Des critiques, chercheurs et artistes venus de divers horizons ont examiné, vendredi soir, la notion d’«institution artistique» et la multiplicité de ses fonctions à travers les âges, au cours d’un colloque tenu dans le cadre de la 46ᵉ édition du Moussem culturel international d’Assilah (Fondation du Forum d’Assilah, FFA).
Placée sous le thème «L’institution artistique, le concept et la réalisation», cette rencontre a réuni des voix éminentes du monde de l’art, venues débattre du rôle des structures culturelles – musées, galeries, résidences, instituts, ministères ou producteurs – dans la reconnaissance et la diffusion de la création. Le secrétaire général de la Fondation du Forum d’Assilah, Hatim Betioui, a affirmé que «l’art contemporain, par ses transformations successives, reflète les tensions, les désirs et les contradictions de la société», avant d’ajouter que les institutions artistiques se sont affirmées comme «des appuis essentiels à la vitalité des expressions contemporaines, en accueillant les expériences qui défient les cadres établis».
Selon lui, ces institutions contribuent à la fois à l’économie de l’art et à son esthétique, en offrant aux créateurs des espaces d’expérimentation, de dialogue et d’exposition qui favorisent la circulation des idées et la rencontre des imaginaires.
L’art à l’ère de la marchandisation culturelle
L’écrivain et critique d’art libanais Issa Makhlouf a, pour sa part, observé que la relation entre l’institution artistique et l’œuvre a connu une «mutation radicale» au cours de l’époque moderne, marquée par la mondialisation et l’entrée des capitaux dans les industries culturelles. Il a soutenu que «la création est devenue une marchandise, partie intégrante de l’économie, soumise aux lois du marché et aux logiques d’investissement».
Dans le même esprit, l’écrivain et chercheur marocain Driss Ksikes a rappelé l’émergence, au début du XXᵉ siècle, du concept d’«industrie culturelle», alors que les États consacraient d’importants budgets à la production symbolique. Il a relevé que la culture, longtemps perçue comme héritage ou expression anthropologique, doit désormais être envisagée comme un champ économique structuré par des politiques de gestion et de diffusion.

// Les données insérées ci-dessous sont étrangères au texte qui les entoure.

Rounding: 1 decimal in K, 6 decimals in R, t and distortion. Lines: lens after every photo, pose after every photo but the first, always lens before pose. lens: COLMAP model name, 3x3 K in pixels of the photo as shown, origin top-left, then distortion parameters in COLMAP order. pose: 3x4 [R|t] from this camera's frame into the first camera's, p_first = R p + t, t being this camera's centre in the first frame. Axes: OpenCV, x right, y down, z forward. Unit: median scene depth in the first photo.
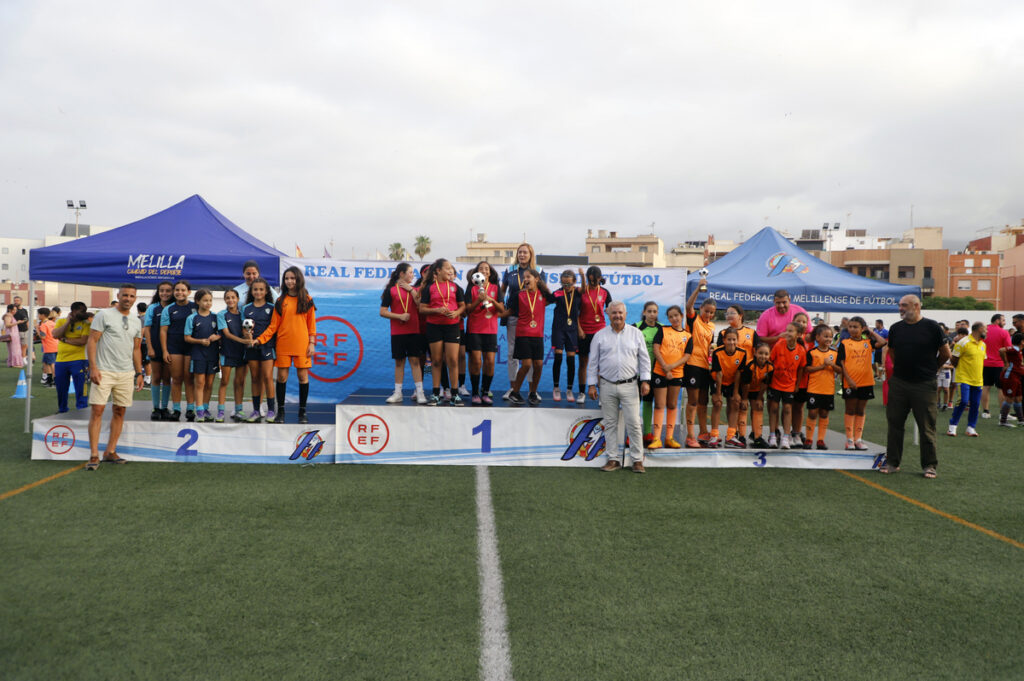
lens RADIAL K [[946.0, 0, 519.1], [0, 946.0, 342.8], [0, 0, 1]] dist [0.012835, 0.057577]
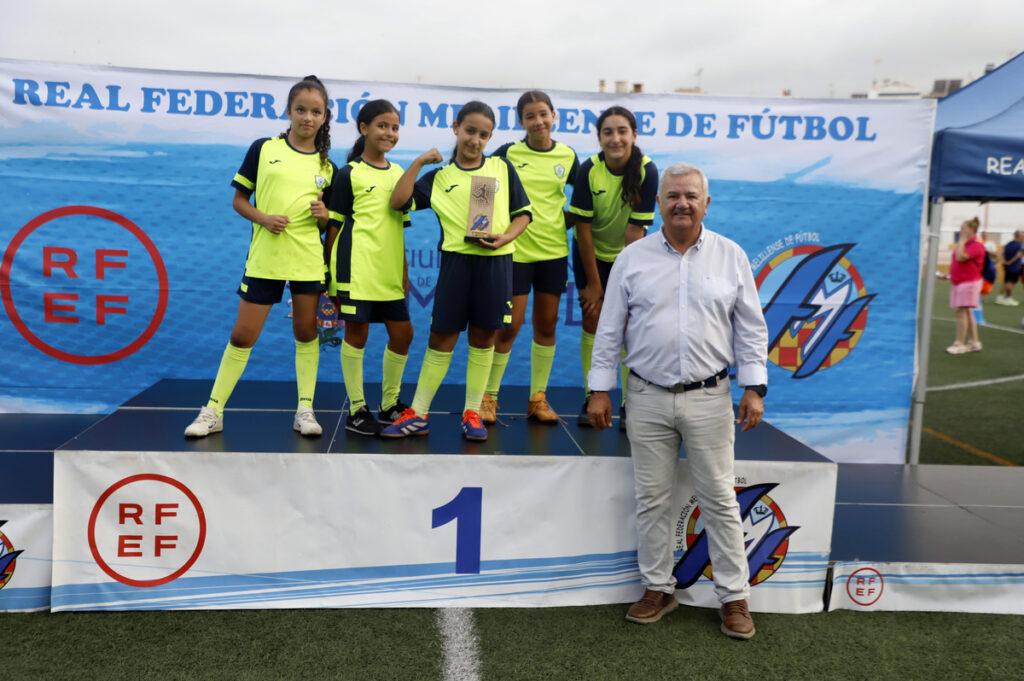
lens RADIAL K [[1245.3, 0, 509.5], [0, 1245.3, 344.8], [0, 0, 1]] dist [0.142080, 0.030640]
pose [[0.999693, 0.007049, 0.023735, -0.038633], [-0.008826, 0.997097, 0.075626, -0.016340], [-0.023133, -0.075813, 0.996854, 0.641705]]
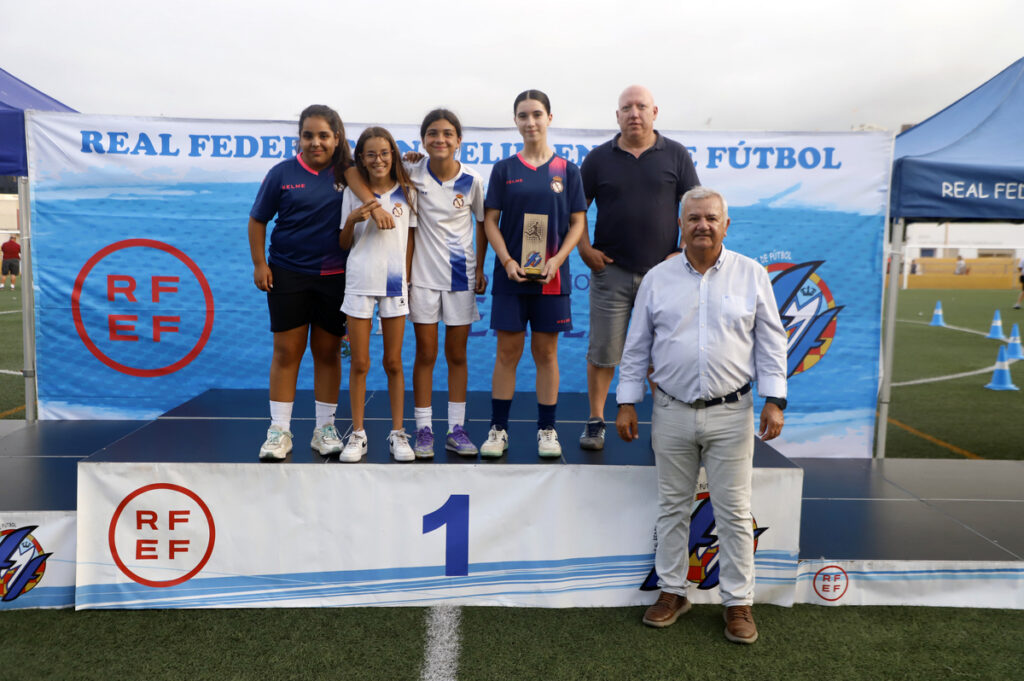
lens RADIAL K [[983.3, 0, 516.0], [0, 983.3, 337.0], [0, 0, 1]] dist [0.058619, 0.003570]
pose [[0.999605, -0.004300, -0.027785, 0.003358], [0.006264, 0.997458, 0.070974, -0.019374], [0.027409, -0.071120, 0.997091, 0.738151]]
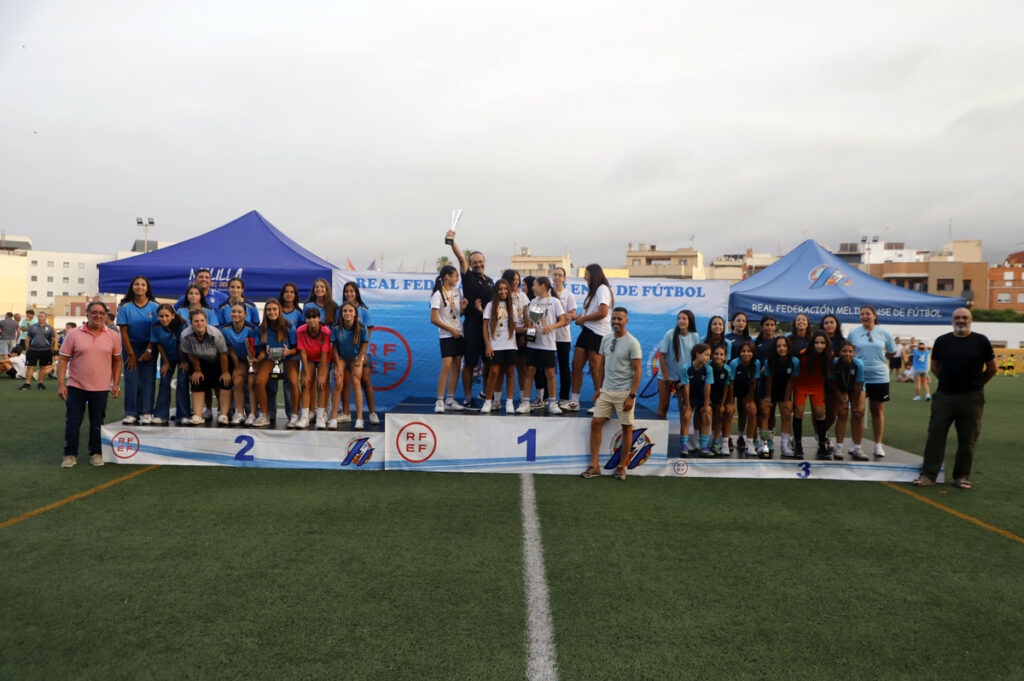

Du langage à la réception : les médiations de la création
L’universitaire et artiste plasticien tunisien Khelil Gouia a replacé la question dans une perspective ontologique, en affirmant que «la première institution de la création est la langue, suivie par l’État, puis par le récepteur». Il a souligné l’existence d’un «passage ontologique entre l’acte individuel de création et la présentation publique de l’œuvre» – qu’il s’agisse du cinéma, des galeries ou des espaces d’exposition. Selon lui, «l’œuvre n’acquiert sa pleine dimension artistique qu’à travers sa rencontre avec le public, ce qui suppose l’existence d’une institution, quelle qu’elle soit, pour rendre ce passage possible».
Le Maroc et la structuration du savoir artistique
La commissaire d’exposition Salima El Aissaoui a, de son côté, retracé l’histoire des institutions culturelles marocaines, en mettant en exergue le rôle du Musée Mohammed VI d’art moderne et contemporain (MMVI) dans la constitution d’un savoir sur l’art national. Elle a estimé que «le MMVI constitue un véritable laboratoire de recherche et d’interprétation des expressions modernes marocaines, tout en ouvrant de nouvelles perspectives à la pluralité créative».
Les autres intervenants ont souligné que les institutions artistiques favorisent la recherche critique, éduquent le regard du public et tissent un lien organique entre la société et l’art, en faisant de celui-ci un acteur à part entière de la production de sens. Ils ont enfin salué leur contribution à l’équité culturelle, en conférant à la création une dimension universelle et polymorphe.
Cette session d’automne du Moussem a également donné lieu à plusieurs colloques consacrés aux rapports entre art et technique, dont une conférence intitulée «L’art et le pouvoir de la technique».